And honestly? I’m burnt out. The mere thought of sitting in a class, listening to a guy talk about theology in a monotonous tone does not have the same appeal as it once did. I had to step back from the books and the papers and ask myself, “Is my heart really in this anymore”.
Now, before any high-and-mighty Christian gets all uppity in my business for that last sentence, and starts pointing his bony finger in my face, telling me to man up and do what God has called me to do, let me just say this: I really think God is telling me to do this.
Okay, I get it. The moment someone says “God told me to do this” they sound like a lunatic. I totally agree in most cases. Especially when a student in the church uses it as an excuse to break up with a sweet girl so he can go chase some other girl whose role model is Nicki Minaj and her vocabulary consists of 5 words that are no longer than 4 letters.
But I’ve had to face the facts: I was so focused and stressed out over school that I:
- Neglected helping my wife keep the house clean
- Stopped taking my wife out on dates (men, always date your wife, don’t care how old y’all are)
- Started slacking off at work
- Ignoring all of my friends
- Stopped studying Scripture for growth
- Stopped praying
- Became overwhelmingly apathetic towards ministry
- Stopped going to church
To put it simply, I’m not being a good husband to my wife nor am I being a faithful follower of Christ because I have made seminary my idol. And it is suffocating me. I need to get my priorities in order and get straightened out.

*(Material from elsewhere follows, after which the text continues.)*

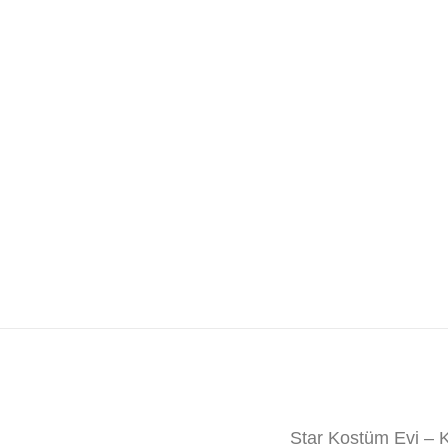
Star Kostüm Evi –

Don’t hear m–hear? Read? Read. Don’t read me wrong: I’m not in anyway saying seminary is bad and you should not go. Seminary has helped me think more critically, interpret the Bible more correctly and opened up doors for me, while introducing me to life-long friends. I would encourage you to go, if God is really calling you there.
But the one advice I can give you is this: don’t pick the popular degree.
You see, at my seminary, the big mama-jama, the big kahuna degree is the M DIV, aka Masters of Divinity. It is a 93 hour degree. That is a lot of school. And it isn’t for everyone. I thought that’s the degree I needed to get a good church job, which, it might be. Really though? I only picked it because a few of my mentors at the school got that degree. What I quickly found out was that I am way out of my league.
That’s why halfway through, I switched to the MACE. It already sounds cooler! And it’s only 36(?) hours. Even better.
A lot of my M Div classes don’t carry over? Well, crap.
To be honest, if I took some classes this semester, and in the summer, I would probably graduate in the fall. But with the shape that I’m in now? Seminary needs to take a back-seat while I get right with God, get back to dating my wife and restore what work ethic I had.
It wasn’t an easy decision. Then again, I guess that’s why it’s called a “tough decision”.